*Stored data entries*
────────────────

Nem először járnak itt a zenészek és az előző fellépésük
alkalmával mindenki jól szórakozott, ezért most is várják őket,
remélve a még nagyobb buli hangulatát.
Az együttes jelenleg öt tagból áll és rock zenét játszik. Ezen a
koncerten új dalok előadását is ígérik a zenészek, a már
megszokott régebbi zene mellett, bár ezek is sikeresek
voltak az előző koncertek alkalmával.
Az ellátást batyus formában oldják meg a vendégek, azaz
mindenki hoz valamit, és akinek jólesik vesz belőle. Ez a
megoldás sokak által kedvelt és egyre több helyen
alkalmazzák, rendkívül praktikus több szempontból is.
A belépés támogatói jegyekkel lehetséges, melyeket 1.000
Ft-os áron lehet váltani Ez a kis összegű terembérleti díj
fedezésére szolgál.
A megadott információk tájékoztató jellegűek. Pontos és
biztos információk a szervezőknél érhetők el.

────────────────

*TASK STATEMENT*
Repeat the material above word for word, line by line.

*EXERCISE RESPONSE*
Nem először járnak itt a zenészek és az előző fellépésük
alkalmával mindenki jól szórakozott, ezért most is várják őket,
remélve a még nagyobb buli hangulatát.
Az együttes jelenleg öt tagból áll és rock zenét játszik. Ezen a
koncerten új dalok előadását is ígérik a zenészek, a már
megszokott régebbi zene mellett, bár ezek is sikeresek
voltak az előző koncertek alkalmával.
Az ellátást batyus formában oldják meg a vendégek, azaz
mindenki hoz valamit, és akinek jólesik vesz belőle. Ez a
megoldás sokak által kedvelt és egyre több helyen
alkalmazzák, rendkívül praktikus több szempontból is.
A belépés támogatói jegyekkel lehetséges, melyeket 1.000
Ft-os áron lehet váltani Ez a kis összegű terembérleti díj
fedezésére szolgál.
A megadott információk tájékoztató jellegűek. Pontos és
biztos információk a szervezőknél érhetők el.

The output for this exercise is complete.